成長期には過度な運動は控え、コンクリートなど堅い地面よりもやわらかい芝生を走らせる方が良いでしょう。
頭を使う遊びで知的好奇心を刺激して
イングリッシュ・ポインターは非常に賢く、能力が高い犬種のため、家庭犬として飼育していると刺激が足りず、イタズラをすることがあります。
知的好奇心を刺激するためにも、おもちゃやタオルを隠して見つける遊びなど、頭を使う遊びを日常的に取り入れてあげましょう。
イングリッシュ・ポインターは、運動とスキンシップが重要な犬種です。
イングリッシュ・ポインターの歴史
イングリッシュ・ポインターは、世界的に知名度が高く人気の犬種ですが、その歴史はあまり古くありません。
元になった犬種は、スペインやポルトガルの土着犬で、18世紀初頭のスペイン王妃継承戦争の際に、イギリスに渡りました。
この犬を土台として、フレンチ・ポインターやイタリアン・ポインター、フォックスハウンドなどを掛け合わせて、徐々にイングリッシュ・ポインターの原型が作られていきました。
その後、ブラッドハウンドやグレーハウンドの血統を取り入れて、俊敏性が増すように改良しました。こうして、嗅覚に優れ、俊足のイングリッシュ・ポインターが誕生しました。
やがて、イングリッシュ・ポインターは、優れた猟の実力が猟師や貴族に好まれるようになり、当時から広く飼育されていたイングリッシュ・セターと人気を二分する存在となりました。
しかし、狩猟欲求の強さや、勇敢な気質が負けん気の強さとなり、やや扱いにくくなってしまいました。
そこでイングリッシュ・セターとの交配を行い、穏やかで優しい気質を取り入れることができました。
20世紀に入ると、動物愛護の高まりからスポーツとしての狩猟が少なくなり、代わりとしてイングリッシュ・ポインターはドッグショーで活躍するようになります。
獲物を見つけた時の、尻尾を高々と伸ばして片足を上げた姿勢(ポイント)に注目が集まり、より美しく凛々しい容姿になるように繁殖が重ねられています。
また、狩猟欲求を抑え、温和な性格へ改良され、より家庭犬としてふさわしい犬種となりました。現在でも狩猟が行われている地域では猟犬として活躍する、イギリスを代表する犬種のひとつです。
イングリッシュ・ポインターの値段価格
イングリッシュ・ポインターは、日本でも人気があり、猟犬としても飼育されているようです。

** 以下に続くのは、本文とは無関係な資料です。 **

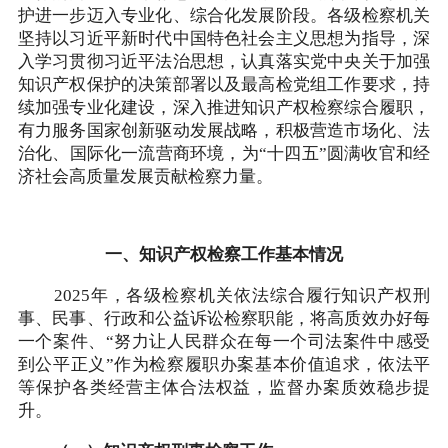
护进一步迈入专业化、综合化发展阶段。各级检察机关
坚持以习近平新时代中国特色社会主义思想为指导，深
入学习贯彻习近平法治思想，认真落实党中央关于加强
知识产权保护的决策部署以及最高检党组工作要求，持
续加强专业化建设，深入推进知识产权检察综合履职，
有力服务国家创新驱动发展战略，积极营造市场化、法
治化、国际化一流营商环境，为“十四五”圆满收官和经
济社会高质量发展贡献检察力量。
一、知识产权检察工作基本情况
2025年，各级检察机关依法综合履行知识产权刑
事、民事、行政和公益诉讼检察职能，将高质效办好每
一个案件、“努力让人民群众在每一个司法案件中感受
到公平正义”作为检察履职办案基本价值追求，依法平
等保护各类经营主体合法权益，监督办案质效稳步提
升。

イングリッシュ・セターと比較すると、国内のブリーダーの数が少なく、入手しづらい犬種ではありますが、早めに予約や見学を入れることで迎え入れることは可能でしょう。
子犬の価格は、30万円ほどで、チャンピオンの血統をもっている場合には、さらに高価になります。

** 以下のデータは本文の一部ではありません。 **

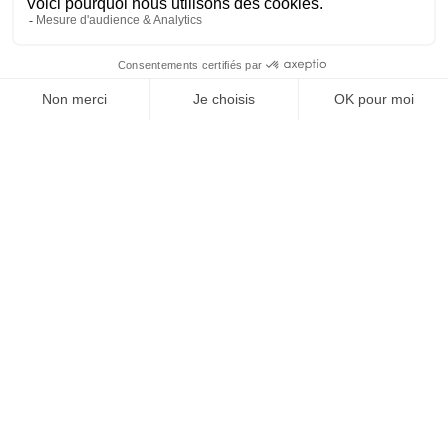
faite de frustrations, non ? En tout cas, mon ego n’est
pas satisfait en se disant : «
je crée mon media
». Je
J'ACHÈTE LE NUMÉRO
pense plutôt que j’ai identifié un besoin, une nécessité,
et avec Visible, je peux me mettre à disposition. Il m’est
aujourd’hui insupportable de constater tant de
disparités financières, entre hommes et femmes. La
JE M'ABONNE 1 AN - 4 NUM.
moyenne des retraites de 70% des femmes est
inférieure de 1000 euros, nous sommes dans la
pauvreté. Derrière le sujet
Visible
il y a tous les sujets,
JE DÉCOUVRE LES NUMÉROS PRÉCÉDENTS
quitter un mariage parce que l’on est mal, avoir le
choix d’être l’égale des hommes en matière de salaires,
Je suis déjà abonné(e) :
je consulte la revue en
etc.
version digitale
nous sommes sur tous les réseaux,
Linkedin
notamment, où nous avons un « public» très qualifié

イングリッシュ・ポインターは、運動とスキンシップが重要な犬種です。この犬種の運動量に付き合え、たくさん触れ合う時間を確保できる人が飼い主には向いています。
アウトドアを一緒に楽しむ頼もしいパートナーになってくれる犬種ですので、イングリッシュ・ポインターに興味をもたれた方は、ぜひ本記事を参考にしていただければと思います。